Check each line of the material below, and copy it if it holds the string "stalowe".

=======

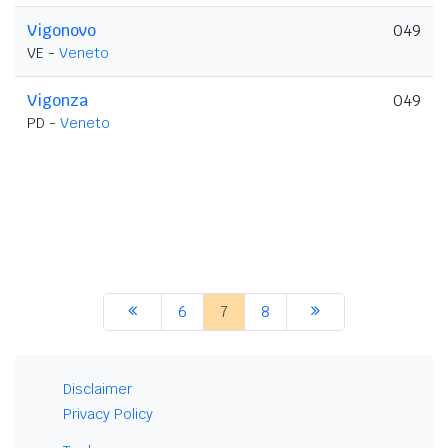
Vigonovo
049
VE -
Veneto
Vigonza
049
PD -
Veneto
6
7
8
Disclaimer
Privacy Policy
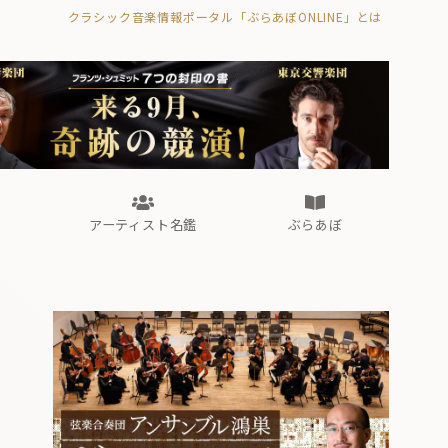
クラシック音楽情報ポータル「ぶらあぼONLINE」とは
の封印の書》
海外公演
FROM編集部
眺望
ぶらあぼブラス！
フォルテピアノ・オデッセイ
アーティスト名鑑
ぶらあぼ
の封印の書》
海外公演
FROM編集部
眺望
ぶらあぼブラス！
フォルテピアノ・オデッセイ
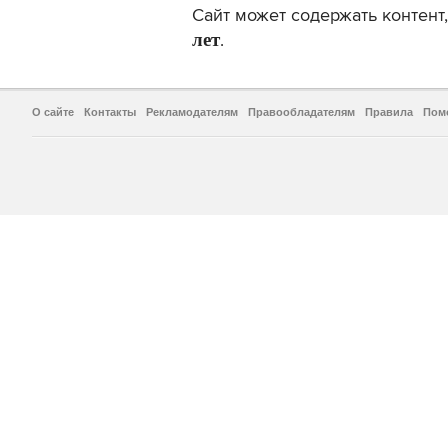
Сайт может содержать контен
лет
.
О сайте
Контакты
Рекламодателям
Правообладателям
Правила
Пом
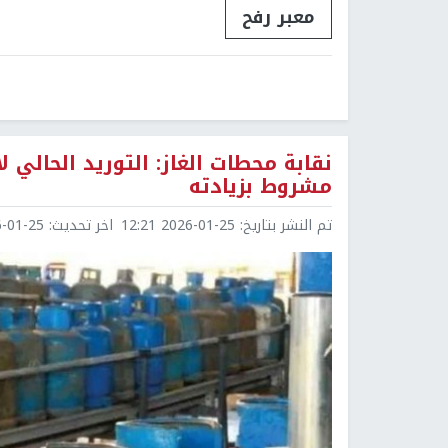
معبر رفح
نقابة محطات الغاز: التوريد الحالي 
مشروط بزيادته
تم النشر بتاريخ:
2026-01-25 12:21
اخر تحديث:
1-25 14:25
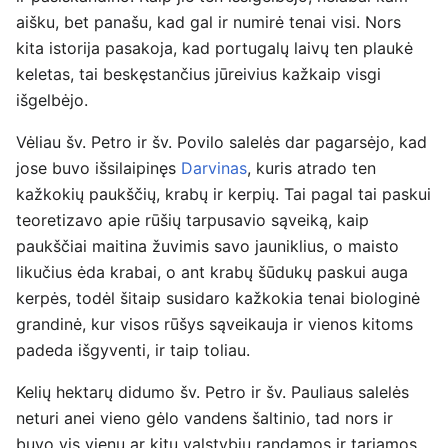
aišku, bet panašu, kad gal ir numirė tenai visi. Nors
kita istorija pasakoja, kad portugalų laivų ten plaukė
keletas, tai beskęstančius jūreivius kažkaip visgi
išgelbėjo.
Vėliau šv. Petro ir šv. Povilo salelės dar pagarsėjo, kad
jose buvo išsilaipinęs
Darvinas
, kuris atrado ten
kažkokių paukščių, krabų ir kerpių. Tai pagal tai paskui
teoretizavo apie rūšių tarpusavio sąveiką, kaip
paukščiai maitina žuvimis savo jauniklius, o maisto
likučius ėda krabai, o ant krabų šūdukų paskui auga
kerpės, todėl šitaip susidaro kažkokia tenai biologinė
grandinė, kur visos rūšys sąveikauja ir vienos kitoms
padeda išgyventi, ir taip toliau.
Kelių hektarų didumo šv. Petro ir šv. Pauliaus salelės
neturi anei vieno gėlo vandens šaltinio, tad nors ir
buvo vis vienų ar kitų valstybių randamos ir tariamos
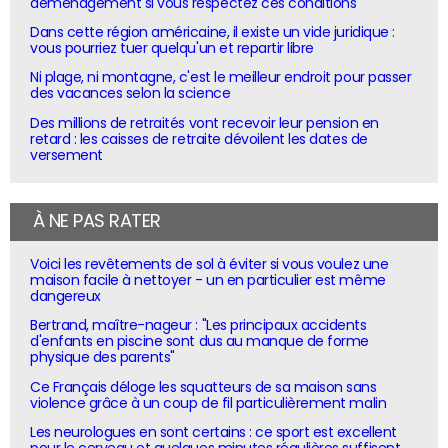
déménagement si vous respectez ces conditions
Dans cette région américaine, il existe un vide juridique :
vous pourriez tuer quelqu'un et repartir libre
Ni plage, ni montagne, c'est le meilleur endroit pour passer
des vacances selon la science
Des millions de retraités vont recevoir leur pension en
retard : les caisses de retraite dévoilent les dates de
versement
À NE PAS RATER
Voici les revêtements de sol à éviter si vous voulez une
maison facile à nettoyer - un en particulier est même
dangereux
Bertrand, maître-nageur : "Les principaux accidents
d'enfants en piscine sont dus au manque de forme
physique des parents"
Ce Français déloge les squatteurs de sa maison sans
violence grâce à un coup de fil particulièrement malin
Les neurologues en sont certains : ce sport est excellent
pour le cerveau et quelques minutes régulières suffisent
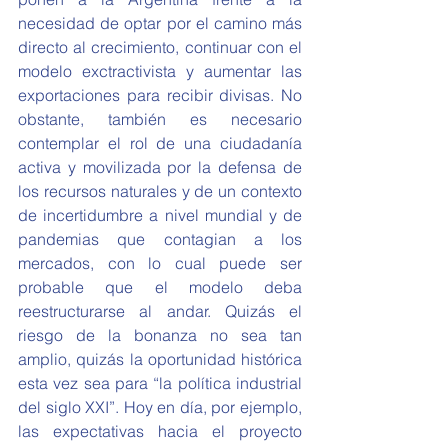
necesidad de optar por el camino más 
directo al crecimiento, continuar con el 
modelo exctractivista y aumentar las 
exportaciones para recibir divisas. No 
obstante, también es necesario 
contemplar el rol de una ciudadanía 
activa y movilizada por la defensa de 
los recursos naturales y de un contexto 
de incertidumbre a nivel mundial y de 
pandemias que contagian a los 
mercados, con lo cual puede ser 
probable que el modelo deba 
reestructurarse al andar. Quizás el 
riesgo de la bonanza no sea tan 
amplio, quizás la oportunidad histórica 
esta vez sea para “la política industrial 
del siglo XXI”. Hoy en día, por ejemplo, 
las expectativas hacia el proyecto 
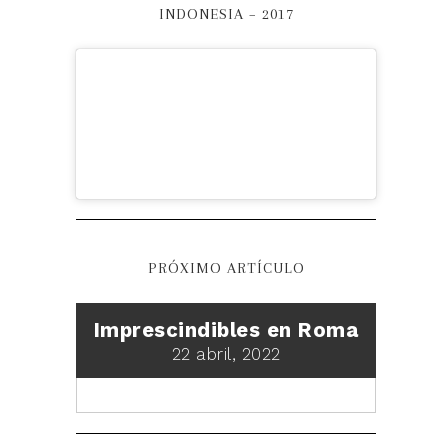
INDONESIA – 2017
PRÓXIMO ARTÍCULO
Imprescindibles en Roma
22 abril, 2022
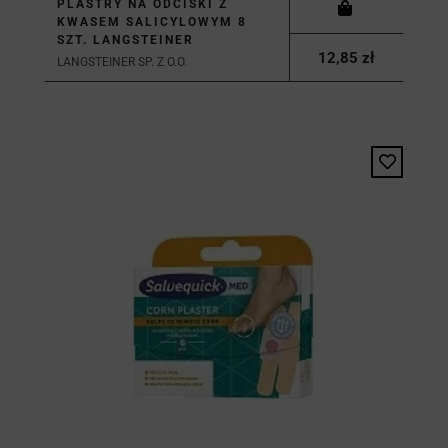
PLASTRY NA ODCISKI Z
KWASEM SALICYLOWYM 8
SZT. LANGSTEINER
12,85 zł
LANGSTEINER SP. Z O.O.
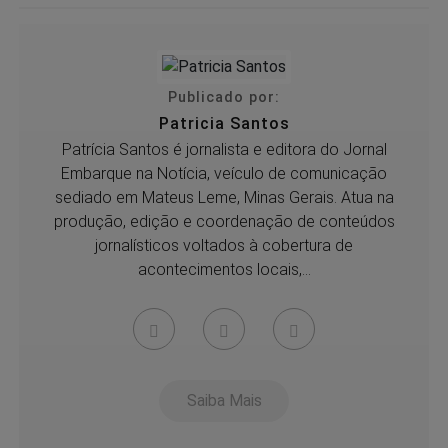
Publicado por:
Patricia Santos
Patrícia Santos é jornalista e editora do Jornal
Embarque na Notícia, veículo de comunicação
sediado em Mateus Leme, Minas Gerais. Atua na
produção, edição e coordenação de conteúdos
jornalísticos voltados à cobertura de
acontecimentos locais,...
Saiba Mais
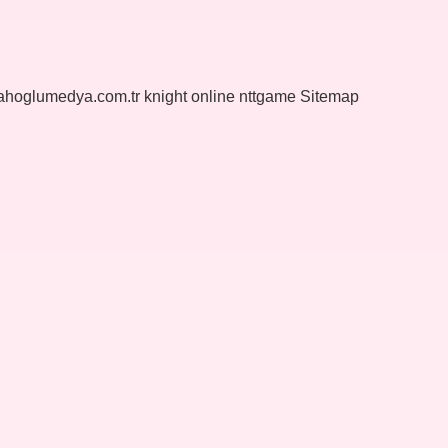
yahoglumedya.com.tr
knight online
nttgame
Sitemap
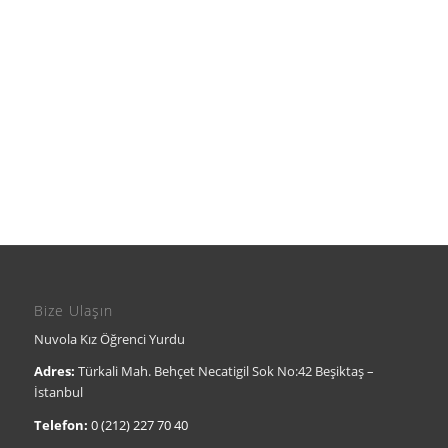
Bize Ulaşın
Nuvola Kız Öğrenci Yurdu
Adres:
Türkali Mah. Behçet Necatigil Sok No:42 Beşiktaş –
İstanbul
Telefon:
0 (212) 227 70 40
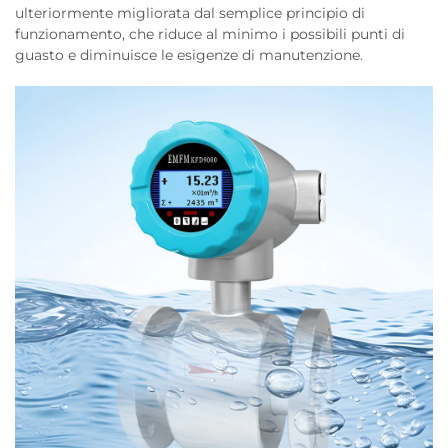
ulteriormente migliorata dal semplice principio di
funzionamento, che riduce al minimo i possibili punti di
guasto e diminuisce le esigenze di manutenzione.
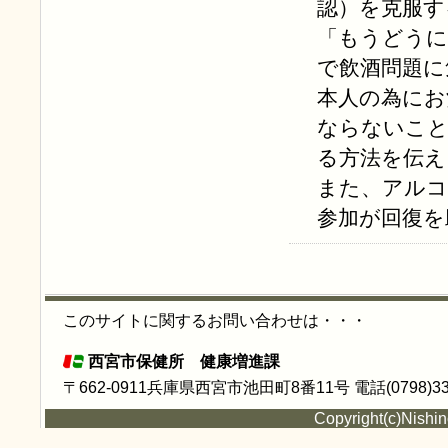
認）を克服す
「もうどうに
で飲酒問題に
本人の為にお
ならないこと
る方法を伝え
また、アルコ
参加が回復を
このサイトに関するお問い合わせは・・・
西宮市保健所 健康増進課
〒662-0911兵庫県西宮市池田町8番11号 電話(0798)33-
Copyright(c)Nishin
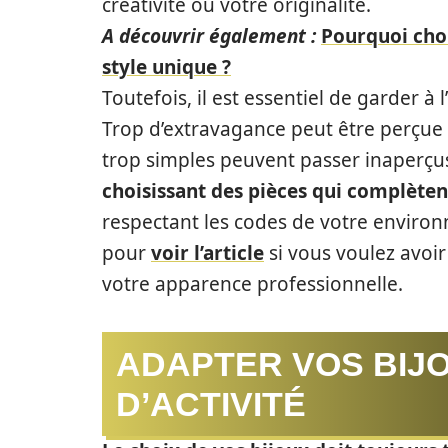
créativité ou votre originalité.
A découvrir également :
Pourquoi choi
style unique ?
Toutefois, il est essentiel de garder 
Trop d’extravagance peut être perçue
trop simples peuvent passer inaperçus.
choisissant des pièces qui complèten
respectant les codes de votre environne
pour
voir l’article
si vous voulez avoir
votre apparence professionnelle.
ADAPTER VOS BIJ
D’ACTIVITÉ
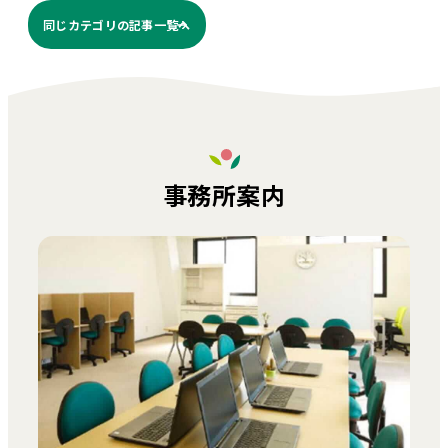
同じカテゴリの記事⼀覧へ
事務所案内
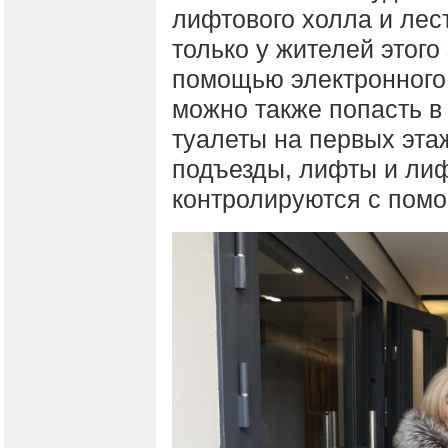
лифтового холла и лес
только у жителей этого
помощью электронного
можно также попасть в
туалеты на первых эта
подъезды, лифты и ли
контролируются с пом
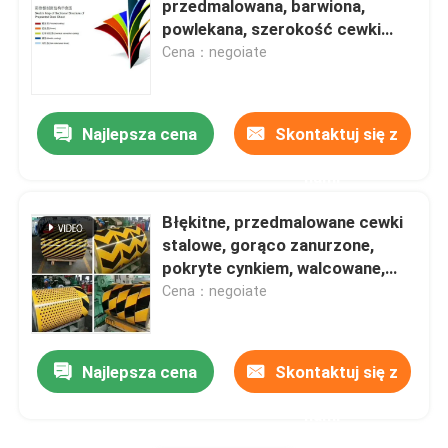
przedmalowana, barwiona,
powlekana, szerokość cewki
Paski ze stali węglowej
3000 mm
Cena：negoiate
Płyty z stali węglowej
Najlepsza cena
Skontaktuj się z
Rury stalowe Rury
nami
Błękitne, przedmalowane cewki
Rura ze stali nierdzewnej
stalowe, gorąco zanurzone,
pokryte cynkiem, walcowane,
żelazne
Cena：negoiate
ocynkowana stalowa rura
Węglowa stal U Channel
Najlepsza cena
Skontaktuj się z
nami
Płaskownik ze stali węglowej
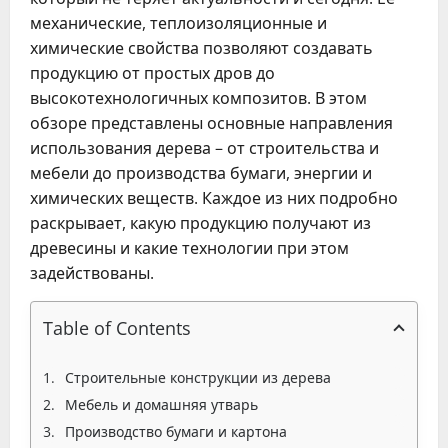
механические, теплоизоляционные и
химические свойства позволяют создавать
продукцию от простых дров до
высокотехнологичных композитов. В этом
обзоре представлены основные направления
использования дерева – от строительства и
мебели до производства бумаги, энергии и
химических веществ. Каждое из них подробно
раскрывает, какую продукцию получают из
древесины и какие технологии при этом
задействованы.
Table of Contents
Строительные конструкции из дерева
Мебель и домашняя утварь
Производство бумаги и картона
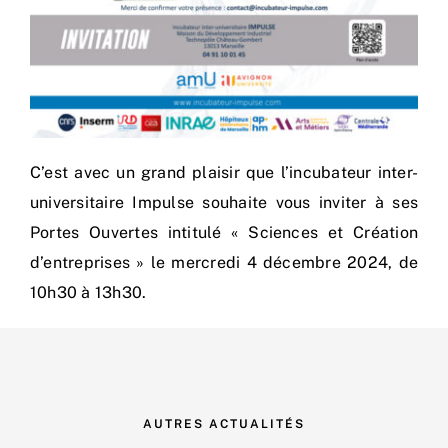
C’est avec un grand plaisir que l’incubateur inter-
universitaire Impulse souhaite vous inviter à ses
Portes Ouvertes intitulé « Sciences et Création
d’entreprises » le mercredi 4 décembre 2024, de
10h30 à 13h30.
AUTRES ACTUALITÉS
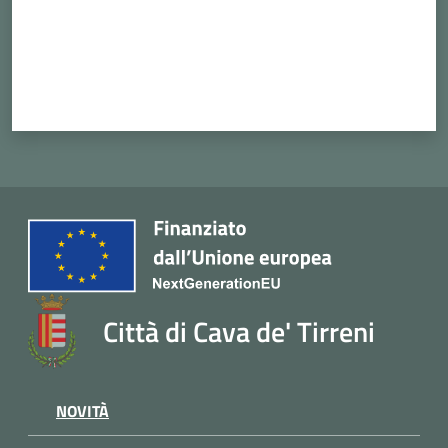
Cava
de'
Tirreni
Tutti
gli
argomenti...
Città di Cava de' Tirreni
Seguici
su
NOVITÀ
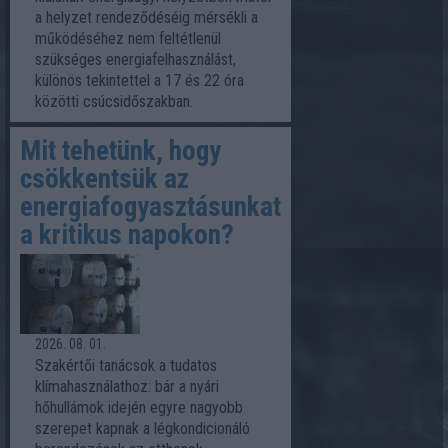
a helyzet rendeződéséig mérsékli a
működéséhez nem feltétlenül
szükséges energiafelhasználást,
különös tekintettel a 17 és 22 óra
közötti csúcsidőszakban.
Mit tehetünk, hogy
csökkentsük az
energiafogyasztásunkat
a kritikus napokon?
2026. 08. 01.
Szakértői tanácsok a tudatos
klímahasználathoz: bár a nyári
hőhullámok idején egyre nagyobb
szerepet kapnak a légkondicionáló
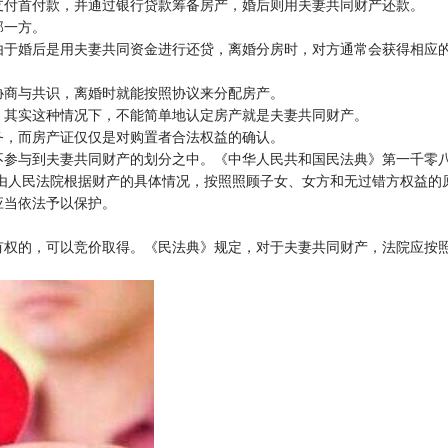
支付首付款，并通过银行贷款筹备房产，婚后则用夫妻共同财产还款。
那一方。
由于婚后是用夫妻共同资金进行还贷，离婚分房时，对方通常会获得相应
协商与共识，离婚时就能按照协议来分配房产。
，其实这种情况下，不能简单地认定房产就是夫妻共同财产。
务，而房产证仅仅是对购置者合法权益的确认。
不参与到夫妻共同财产的划分之中。《中华人民共和国民法典》第一千零
由人民法院根据财产的具体情况，按照照顾子女、女方和无过错方权益的
应当依法予以保护。
有权的，可以竞价取得。《民法典》规定，对于夫妻共同财产，法院应按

=======

> [Answer box]:
Rury stalowe Rury
stalowe, gorąco zanurzone,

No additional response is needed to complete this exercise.